Providence Journal

Zen Chuang's soothing blend of worlds


Journal Staff Writer

CRANSTON -- Balancing.

Much of Zen Chuang's life has involved the delicate task of balancing.

A physician and painter, Chuang, 35, has pursued both disciplines, finding common ground between science and art.

Born in Taiwan, Chuang has also managed to meld the influence of traditional Chinese brushstroke paintings with Western-style watercolor techniques. The result is his own style -- elegant in design and exquisite in its use of colors.

An avid reader, Chuang says he loves classic English and American literature, but that poetry is perhaps closest to his heart.

A few years ago, while Chuang was still in medical school, these skills and passions blossomed into a children's book that he wrote and illustrated.

The book is titled Gee-Chi, which is the name of the little bird who is the protagonist and also the Chinese phrase for the sound birds make (the equivalent of the English-language "tweet-tweet").

The simple, hopeful tale is about a lonely little bird who searches for his own song and for others to sing with. The story is brought to life by Chuang's illustrations of little Gee-Chi against backdrops of soft-colored flowers, great expanses of sky and a vivid change of seasons.

Although the book has not been published, the illustrations and text are on display this month at the Cranston Public Library's main branch on Sockanosset Cross Road.

Sitting in the rear gallery of the library last week, Chuang talked about his love of medicine, art and poetry and how they work together in his life.

After spending his childhood in Taiwan, Chuang moved to Argentina in his teens and then came to the United States to study art and biochemistry as an undergraduate at Brown University.

He had always planned to be a doctor, he said, and he always painted. When he was a youngster, his mother was so convinced of his artistic talent that she enrolled him in English classes so he would be prepared if he won an international contest.

Chuang did not win the free trip to the United States that his mother had dreamed of, but he won other contests and his painting style kept evolving as he moved to South America and then the United States and was influenced by the different cultures and landscapes.

After graduating from Brown, Chuang enrolled at the Yale University School of Medicine. It was during that time that he wrote Gee-Chi.

"I think a children's book is wonderful... in that one can make it very simple but at the same time profound, like poetry," Chuang said. "Children's books can also be for [people] of all ages and can potentially reach a much larger audience."

Chuang did his residency work through Brown University and Memorial Hospital of Rhode Island, in Pawtucket, concentrating on family medicine. He completed his residency in 1998, and spent the ensuing years working with VISTA as a traveling physician caring for people in poverty-stricken areas of the country.

He traveled from the desert of New Mexico to the Alaskan tundra, and always, he said, he painted.
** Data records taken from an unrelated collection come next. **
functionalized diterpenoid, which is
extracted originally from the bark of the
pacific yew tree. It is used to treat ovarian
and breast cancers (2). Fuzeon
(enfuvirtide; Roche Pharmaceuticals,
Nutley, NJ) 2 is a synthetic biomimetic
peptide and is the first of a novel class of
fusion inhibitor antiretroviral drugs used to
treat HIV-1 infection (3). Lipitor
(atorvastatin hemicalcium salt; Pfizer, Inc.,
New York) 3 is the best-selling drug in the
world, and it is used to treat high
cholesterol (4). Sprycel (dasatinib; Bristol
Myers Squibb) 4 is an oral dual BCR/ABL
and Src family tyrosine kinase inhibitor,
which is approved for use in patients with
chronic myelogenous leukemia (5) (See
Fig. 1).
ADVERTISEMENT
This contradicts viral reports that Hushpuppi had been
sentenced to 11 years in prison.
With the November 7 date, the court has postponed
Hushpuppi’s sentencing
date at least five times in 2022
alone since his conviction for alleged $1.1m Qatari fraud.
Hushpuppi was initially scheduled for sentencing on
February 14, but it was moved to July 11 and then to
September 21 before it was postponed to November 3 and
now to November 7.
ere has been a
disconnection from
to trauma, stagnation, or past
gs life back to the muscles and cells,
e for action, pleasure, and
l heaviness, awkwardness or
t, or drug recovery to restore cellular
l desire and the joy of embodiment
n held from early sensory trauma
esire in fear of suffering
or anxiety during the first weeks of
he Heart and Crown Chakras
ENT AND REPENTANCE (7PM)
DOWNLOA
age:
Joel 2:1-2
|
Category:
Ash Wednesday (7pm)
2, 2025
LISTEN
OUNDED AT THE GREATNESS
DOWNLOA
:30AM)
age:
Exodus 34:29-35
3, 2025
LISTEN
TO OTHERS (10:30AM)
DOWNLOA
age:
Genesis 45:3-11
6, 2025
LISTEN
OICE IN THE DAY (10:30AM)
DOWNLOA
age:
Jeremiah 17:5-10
Upon returning to Rhode Island , Chuang moved to Providence's East Side and decided to concentrate on family medicine. Several months ago, he opened a practice in Taunton, Mass. He also teaches a course called "art and medicine" at the Brown Medical School.

For the Gee-Chi book, and also to create prints for sale, Chuang uses a relatively new technique called giclee. He takes his original watercolor works, photographs them, scans them into a computer and then uses a high-quality printer that disperses millions of droplets of pigment onto the paper.

Chuang said that special ink and high-quality paper must be used for the prints, which are numbered and created in limited quantity. The result, he said, is vibrant color that will last practically forever if properly cared for.

Medicine and art are not two different worlds, according to Chuang. Art can enhance someone's health just by the passive appreciation of it, he said, and that is why he has decorated his office with what he calls "soothing" art works to create a peaceful atmosphere.

It is not an original idea, he said, noting that more and more hospitals, particularly in children's wards, use art to make areas less stressful and foreboding.

Participating in art, whether its painting or sculpture, can be even more beneficial, he said, noting that it gives people insight, allows them to relax and also imparts a sense of achievement.

One of Chuang's goals is to eventually incorporate art therapy into his medical practice, he said.

And art, Chuang said, doesn't have to be limited to painting or drawing. It can be almost any creative aspect of life -- from deciding where to place flowers in your garden to baking a perfectly golden pie.

"Each person," he said, "can be an artist in their own way."